A daily record of a ten-week walk through Japan
(more about my Aki Meguri)

Come with Me on Pilgrimage...

NOTE: I am in the process of moving the Aki Meguri pages here. Meanwhile, you can see them complete over at my old site, The Temple Guy.


On September 5th, 2001, The Temple Guy took the single step that led to an epic pilgrimage of 10 weeks through the heart of Japan, predominantly on foot. This 2,000 kilometer (1,200 mile) "Aki Meguri" (Autumn Pilgrimage) was in many ways the experience that solidified his status as "The Temple Guy." Throughout that experience I kept a daily homepage (before I know what a "blog" was). It was raw. What you see here is a slightly more processed version of those daily posts.

Although the journey was a continuous 10 weeks long, it can be separated into three discreet sections: a walk down the Old Tokaido, from Tokyo (Edo) to Kyoto; a visit to Nara and Asuka in Old Yamato; and the 88-Temple Pilgrimage on Shikoku.

First, I walked the historic Old Tokaido highway, a nearly 500-kilometer road created by the shogun Ieyasu Tokugawa in 1601 (I was walking in the 400th anniversary year). The highway joined Edo (now Tokyo), the seat of the shogunate, to Kyoto, home of the Emperor. It was punctuated by 53 stations, and my Logbook records my arrival at each one.

Next, I used public transportation and walked through parts of the Yamato area, the heart of old Japan that includes Nara, Asuka, and Mt. Koya. This was mainly "sacred tourism," a visit to some of Japan's most popular sights, including the Great Buddha of Nara.

Finally, I arrived on Shikoku. The 88-Temple Pilgrimage there is Japan's oldest and longest. Here my journey took on a decidedly "holy" aspect, which is reflected in the Logbook.

These pages chronicle a unique part of my life; I hope you find something of value in them.

Read on for some background, or skip to the first entry (when it's available).

  • To skip to the various sections, or to access some of the specially-tagged features, use the box on the right.
  • Note that, unlike most blogs, these posts are in chronological order, from first to last.
  • I have moved a wealth of background information to the end of these pages, including:

  • The Prospectus: how I first announced this project to my friends
  • To Be a Pilgrim: the mechanics of pilgrimage
  • Connected Japan: The original homepage, and a look back at an old dream
  • Finally, with the boom of Web 2.0 since I published my original pages, I have added several things, notably a wealth of pictures on my Flickr page.

→ **Task brief**
In the introduction to the Japan pilgrimage log, who created the Old Tokaido highway, and in what year?

→ **Data extract**
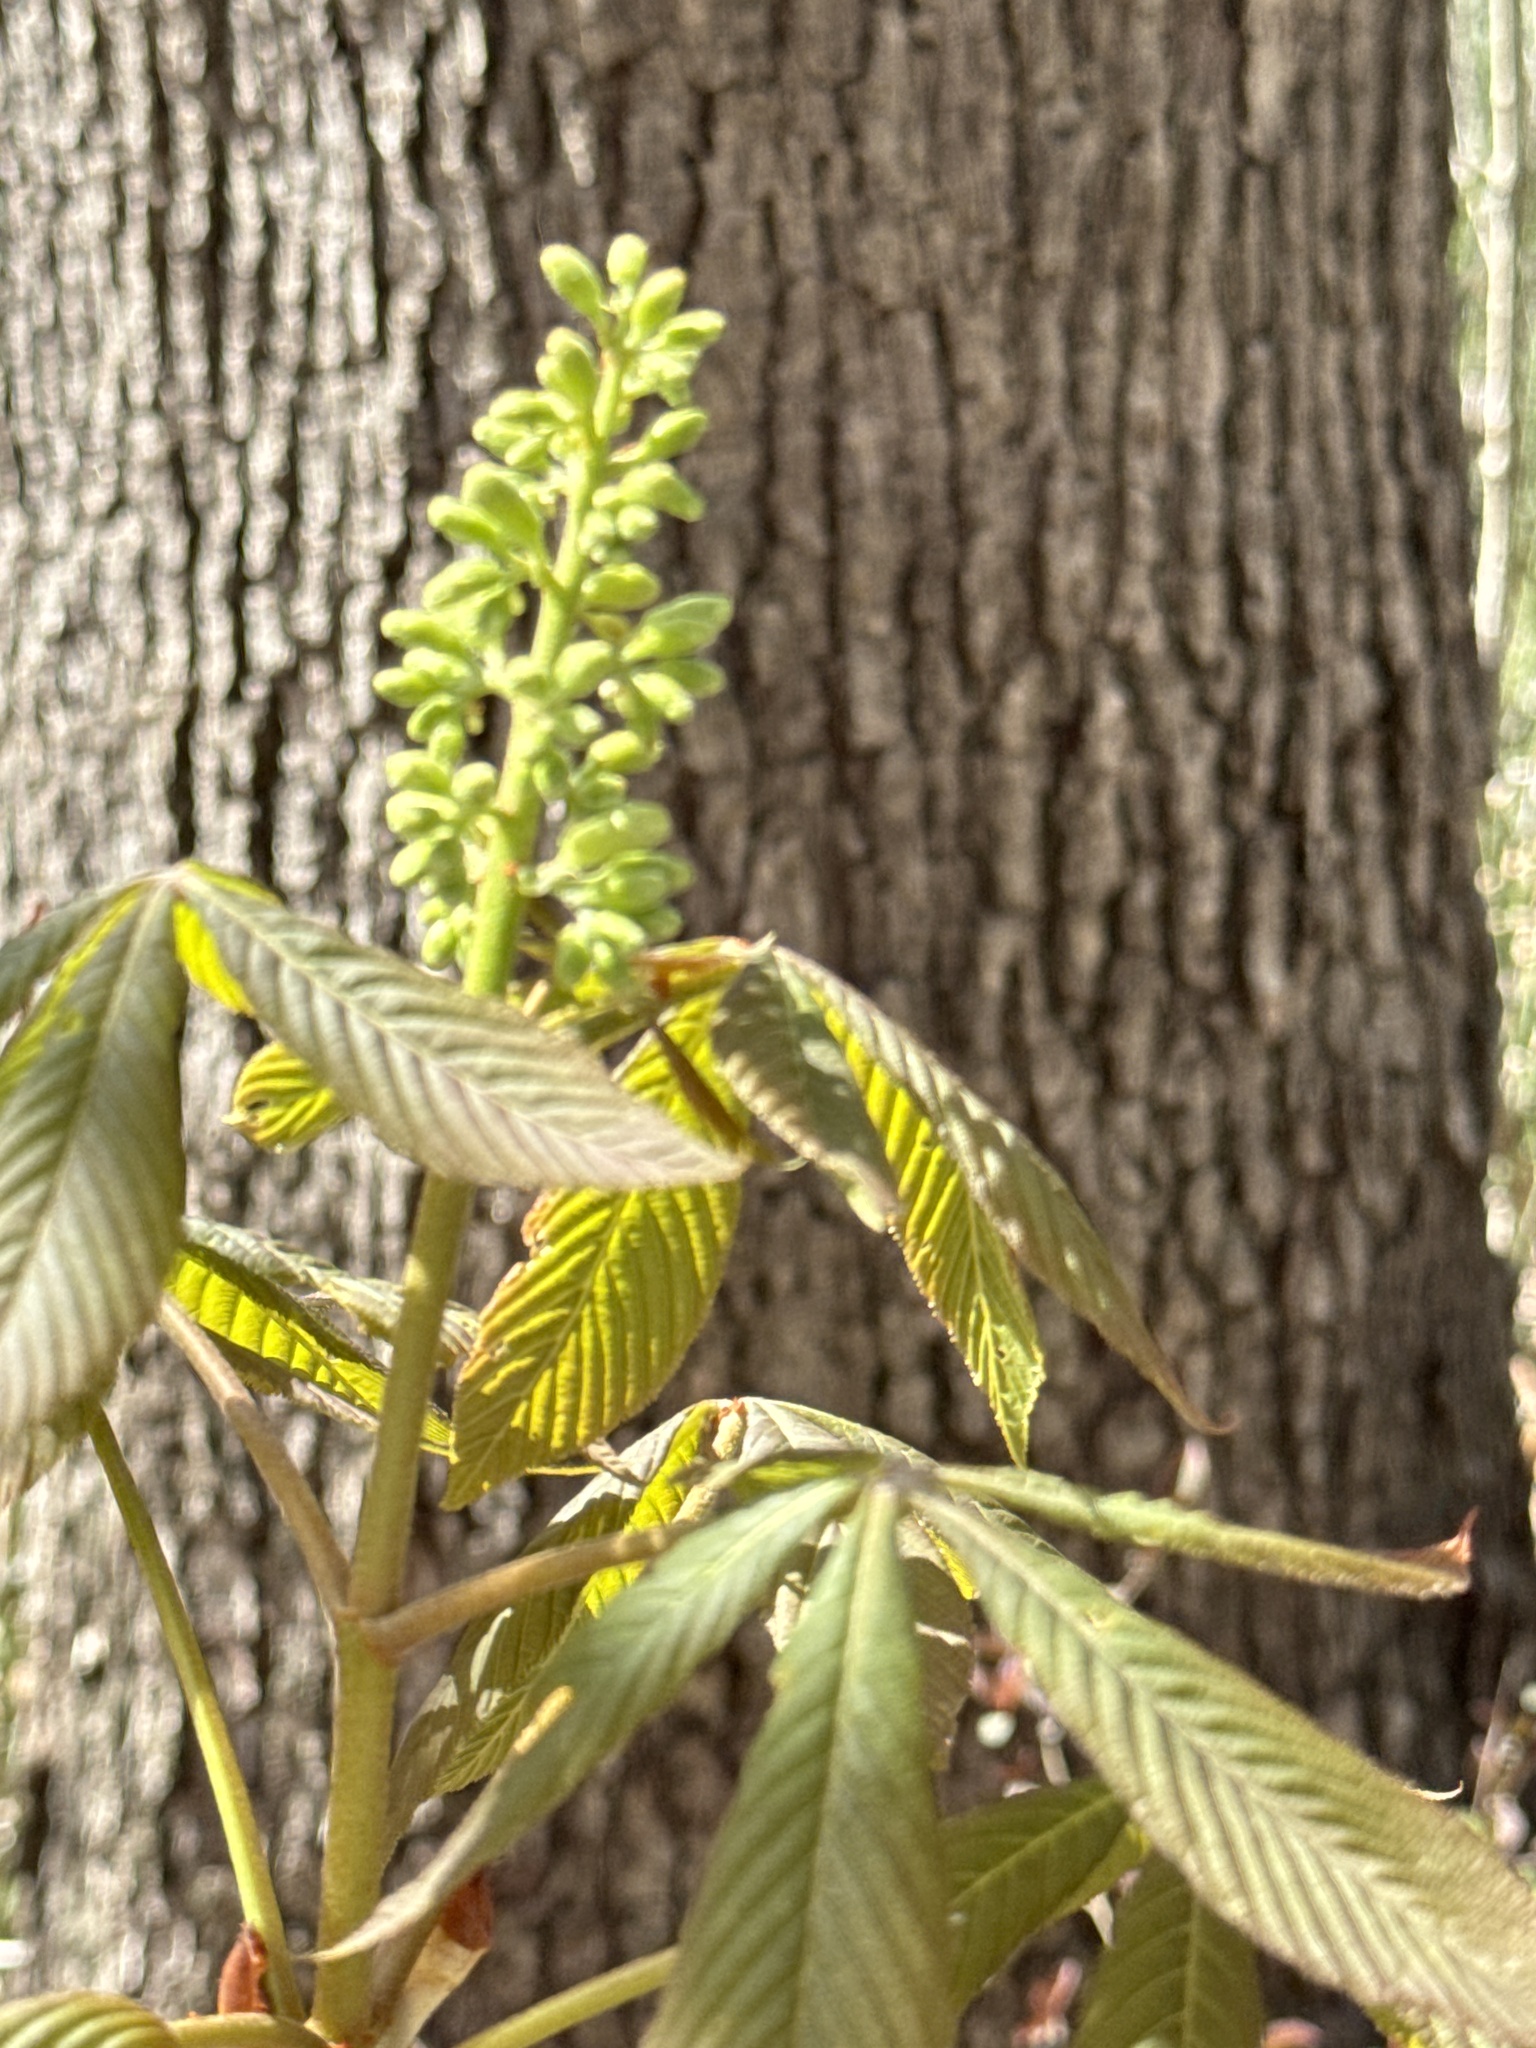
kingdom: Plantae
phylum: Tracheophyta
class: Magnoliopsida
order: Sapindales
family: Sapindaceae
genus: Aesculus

--

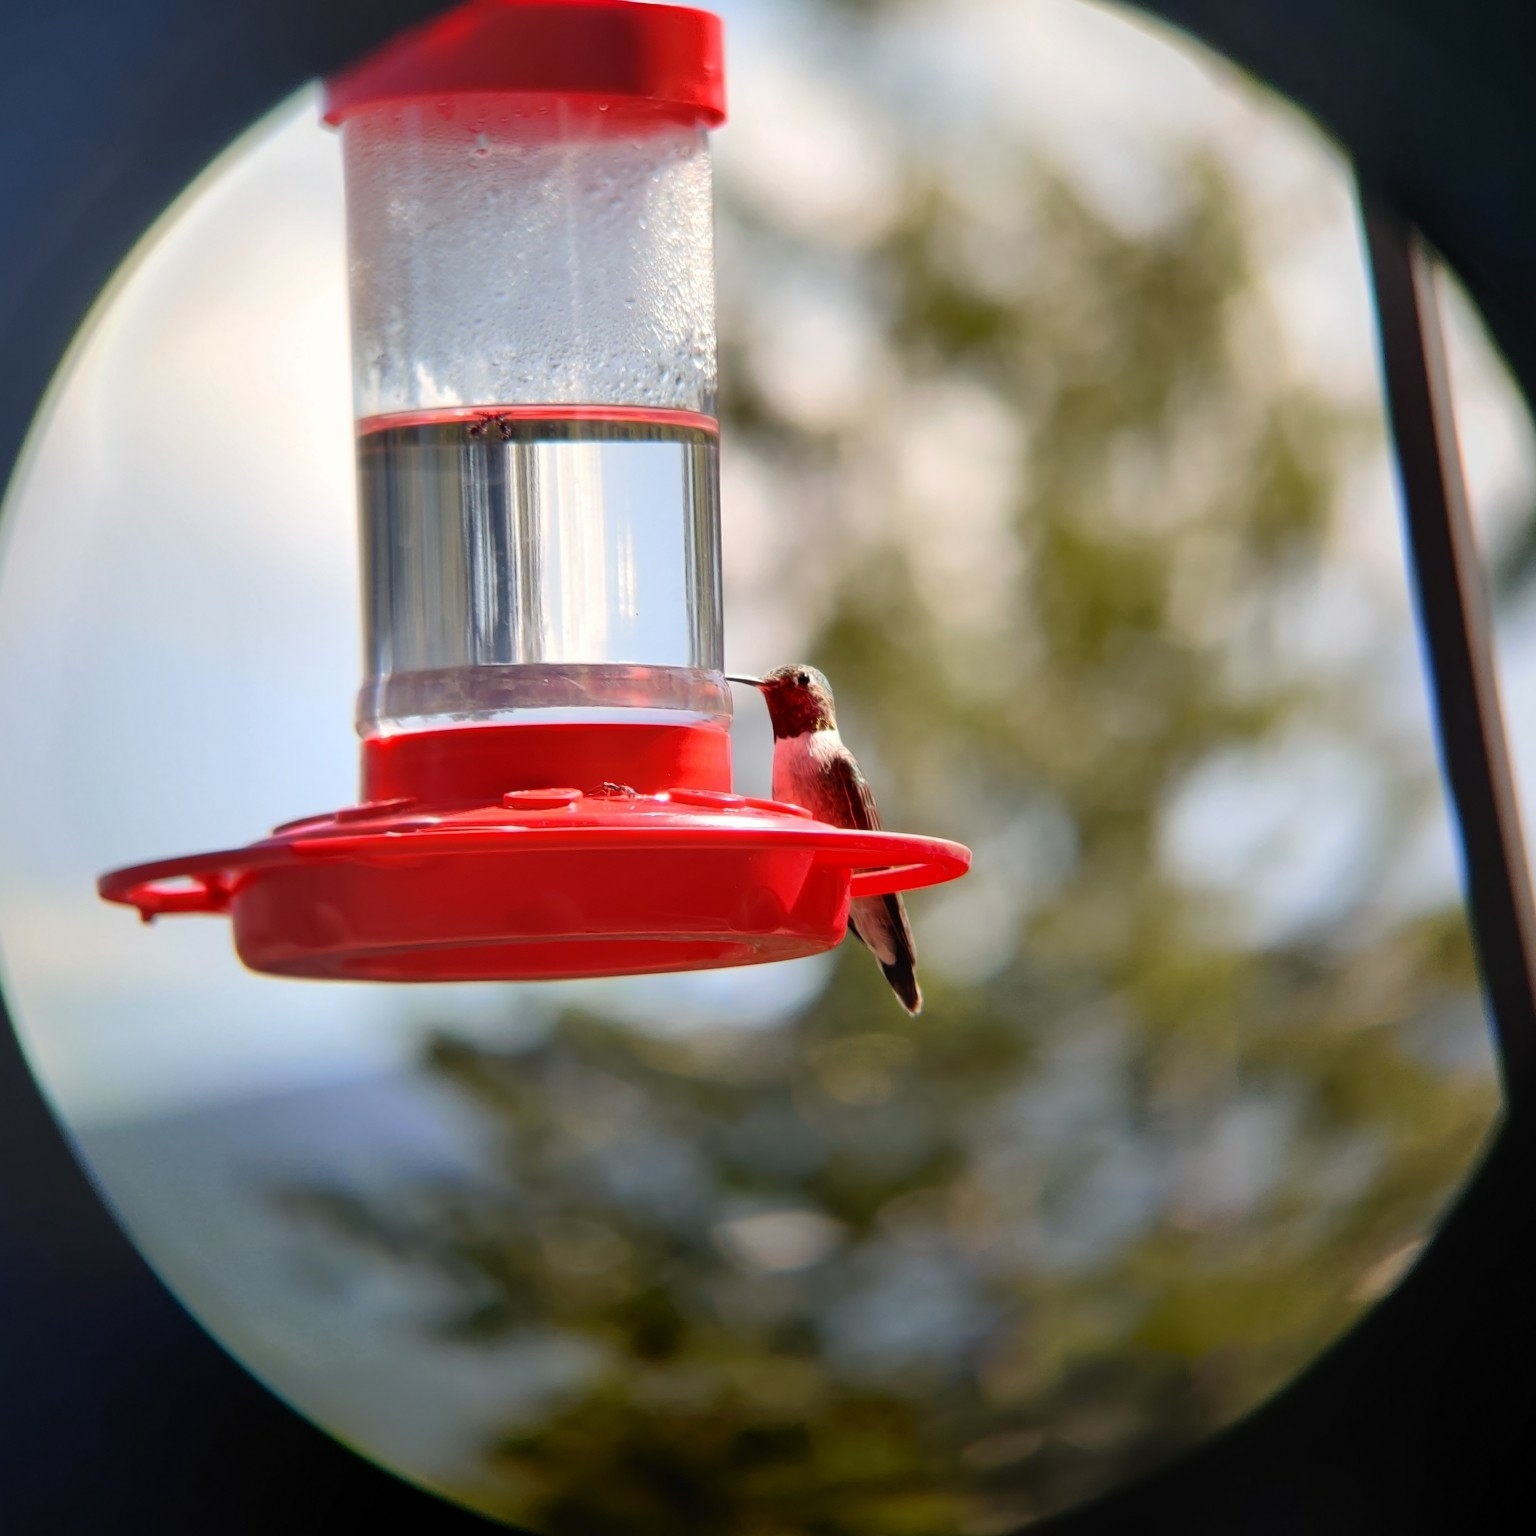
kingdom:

→ **Answer in full**
The shogun Ieyasu Tokugawa created it in 1601.